### Directions for this task:
Taking the first line of the listing as the start and the line containing "Recommended Citation" as the end, reproduce everything in between exactly, both ends included.
Material provided section start
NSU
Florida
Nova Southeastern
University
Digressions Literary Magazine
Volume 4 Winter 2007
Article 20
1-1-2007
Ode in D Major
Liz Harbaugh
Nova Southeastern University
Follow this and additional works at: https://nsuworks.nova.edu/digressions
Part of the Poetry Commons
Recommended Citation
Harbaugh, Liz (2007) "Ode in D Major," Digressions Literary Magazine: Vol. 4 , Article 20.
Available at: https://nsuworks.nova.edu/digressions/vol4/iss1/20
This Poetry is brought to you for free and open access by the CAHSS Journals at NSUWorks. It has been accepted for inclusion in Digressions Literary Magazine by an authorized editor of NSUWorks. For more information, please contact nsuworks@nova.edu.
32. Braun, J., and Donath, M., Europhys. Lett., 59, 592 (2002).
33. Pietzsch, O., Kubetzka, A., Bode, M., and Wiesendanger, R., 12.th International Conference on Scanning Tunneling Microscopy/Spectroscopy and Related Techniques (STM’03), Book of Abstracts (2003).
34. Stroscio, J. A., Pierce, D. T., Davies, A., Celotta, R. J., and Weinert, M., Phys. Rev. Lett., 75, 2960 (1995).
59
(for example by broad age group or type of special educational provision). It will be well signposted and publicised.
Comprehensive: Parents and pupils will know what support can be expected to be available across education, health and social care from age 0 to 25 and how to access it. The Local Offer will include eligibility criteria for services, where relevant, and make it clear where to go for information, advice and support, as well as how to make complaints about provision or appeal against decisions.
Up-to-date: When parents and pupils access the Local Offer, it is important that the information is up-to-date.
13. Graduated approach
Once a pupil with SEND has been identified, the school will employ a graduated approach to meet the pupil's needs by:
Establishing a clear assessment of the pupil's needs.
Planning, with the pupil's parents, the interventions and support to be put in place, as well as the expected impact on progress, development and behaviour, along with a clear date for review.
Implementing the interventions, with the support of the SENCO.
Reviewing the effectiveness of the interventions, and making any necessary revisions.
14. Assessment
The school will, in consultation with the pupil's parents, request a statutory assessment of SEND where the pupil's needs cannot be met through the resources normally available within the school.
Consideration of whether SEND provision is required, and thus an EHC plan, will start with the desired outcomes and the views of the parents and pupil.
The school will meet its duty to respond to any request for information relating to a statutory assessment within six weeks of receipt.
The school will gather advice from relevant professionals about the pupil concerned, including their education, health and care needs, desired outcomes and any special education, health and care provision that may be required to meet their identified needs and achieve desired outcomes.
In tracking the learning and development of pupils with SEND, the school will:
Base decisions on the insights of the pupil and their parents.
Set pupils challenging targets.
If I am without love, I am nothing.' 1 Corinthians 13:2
Material provided section end
### Solved exercise:
NSU
Florida
Nova Southeastern
University
Digressions Literary Magazine
Volume 4 Winter 2007
Article 20
1-1-2007
Ode in D Major
Liz Harbaugh
Nova Southeastern University
Follow this and additional works at: https://nsuworks.nova.edu/digressions
Part of the Poetry Commons
Recommended Citation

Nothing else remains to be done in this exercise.